Но если мы хотим понять историю Изабел, которую я теперь передаю им в том виде, в каком она передала ее мне, передаю с ее разрешения — вернее, по ее великодушному приказанию — мне не обойтись, я полагаю, без того, чтобы не порассуждать, пусть сумбурно, о наших временах и о нашей жизни.

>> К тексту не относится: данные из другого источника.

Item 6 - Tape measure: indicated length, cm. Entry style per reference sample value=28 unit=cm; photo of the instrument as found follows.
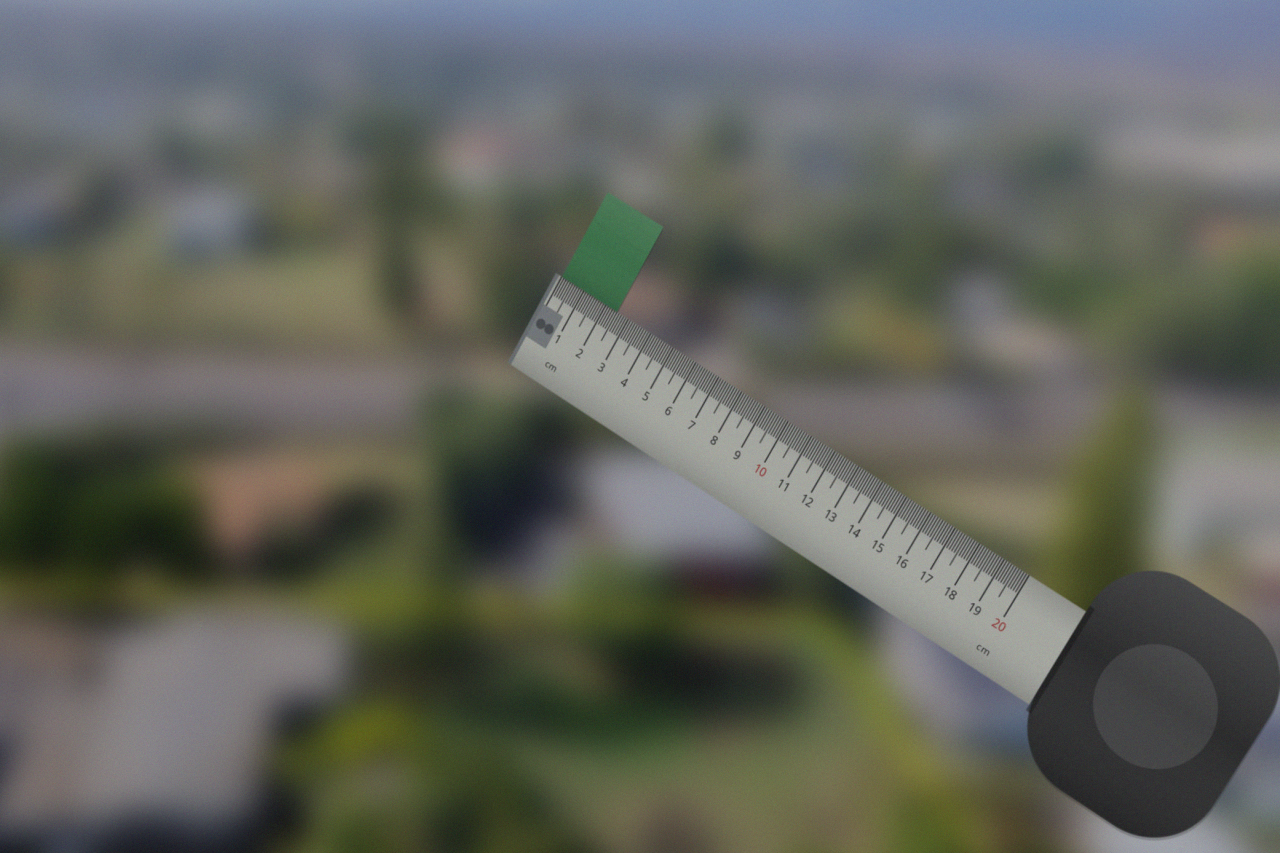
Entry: value=2.5 unit=cm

Cris de joie. С тех пор, как я потеряла зрение и вернула мужа, мне кажется, что они разносятся по всему свету. В них нет ничего хорошего, ничего плохого, просто они все время звучат вокруг меня. Когда я была зрячей, я их никогда не слышала… И все долины огласятся хвалой тебе, Господи! Что еще мог иметь в виду псалмопевец? Блеяние овец на желтых месопотамских холмах? Нет. Думаю, он тоже слышал cris de joie, которые почти всегда, хоть и не совсем, осушают слезы, вызванные мукой и страхом, которые за ними следуют.
11
Посмотрим, как все это выглядело. «Конкорд» — огромная, белая, когтистая птица, прямо из мифов и легенд, выкатившийся из ангара на бетонированную площадку. Вокруг него толпятся газетчики, служащие авиалинии, заправилы авиапромышленности, сотрудники рекламных агентств, фотографы и кинооператоры. Все они считают, что птица эта, так сказать, их личный голубь, и удивляются присутствию остальных. Пассажиры собрались в сконструированном по последнему слову техники салоне-люкс; потягивая напитки и грызя сухарики, они стараются скрыть свой страх (в большинстве случаев) и (гораздо реже) естественное волнение. Женщины сделали свежие прически, мужчины надели новые костюмы с иголочки, чтобы соответствовать новой эре сверхзвуковых полетов и поздравить с успехом британскую авиационную индустрию. Французы претендовали на долю в этом достижении, но их претензии остались без внимания. Солнце сияет, небо покрыто прозрачной дымкой, жарко, выхоленные лица раскраснелись и блестят от пота.